● EXERCISE DETAILS
List all lines of the data that include the string "pinky".

Dataset entries:
.....
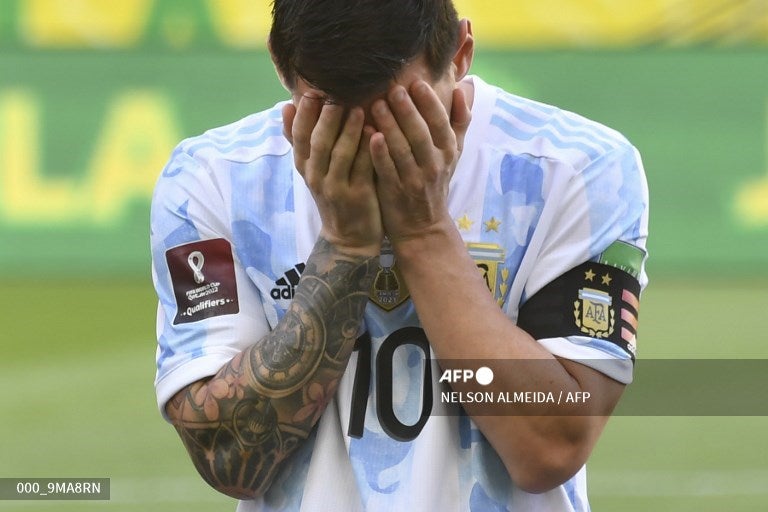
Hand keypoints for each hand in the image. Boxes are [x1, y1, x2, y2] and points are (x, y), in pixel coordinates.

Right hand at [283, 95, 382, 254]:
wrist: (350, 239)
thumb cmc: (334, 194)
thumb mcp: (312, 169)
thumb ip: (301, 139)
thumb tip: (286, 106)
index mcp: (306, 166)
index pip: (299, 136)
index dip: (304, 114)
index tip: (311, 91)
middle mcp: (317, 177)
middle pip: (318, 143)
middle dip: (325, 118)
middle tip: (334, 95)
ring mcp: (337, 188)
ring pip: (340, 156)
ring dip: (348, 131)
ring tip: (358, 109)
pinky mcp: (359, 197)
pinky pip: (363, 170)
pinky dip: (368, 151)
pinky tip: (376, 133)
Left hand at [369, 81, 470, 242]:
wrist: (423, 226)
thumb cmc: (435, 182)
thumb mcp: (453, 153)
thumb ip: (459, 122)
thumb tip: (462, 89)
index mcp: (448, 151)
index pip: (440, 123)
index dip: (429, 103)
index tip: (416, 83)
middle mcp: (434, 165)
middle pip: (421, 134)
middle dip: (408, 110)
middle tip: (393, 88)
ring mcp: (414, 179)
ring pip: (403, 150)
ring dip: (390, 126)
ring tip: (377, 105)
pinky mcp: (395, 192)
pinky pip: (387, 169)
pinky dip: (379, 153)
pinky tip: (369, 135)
.....
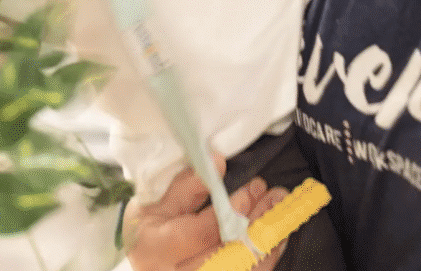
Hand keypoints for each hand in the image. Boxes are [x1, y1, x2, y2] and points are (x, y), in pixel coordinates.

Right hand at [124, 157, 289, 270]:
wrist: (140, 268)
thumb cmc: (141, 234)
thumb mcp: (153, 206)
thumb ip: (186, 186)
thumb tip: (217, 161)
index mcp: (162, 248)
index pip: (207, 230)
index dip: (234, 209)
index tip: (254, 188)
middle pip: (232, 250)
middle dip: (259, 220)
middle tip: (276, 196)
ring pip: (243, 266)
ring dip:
.....
● RESULT
pinky mcp: (359, 197)
pinky pip: (363, 170)
pinky dip: (368, 151)
pinky tip: (376, 133)
pinky mcp: (395, 192)
pinky pip: (387, 169)
pinky dip: (379, 153)
pinky tip: (369, 135)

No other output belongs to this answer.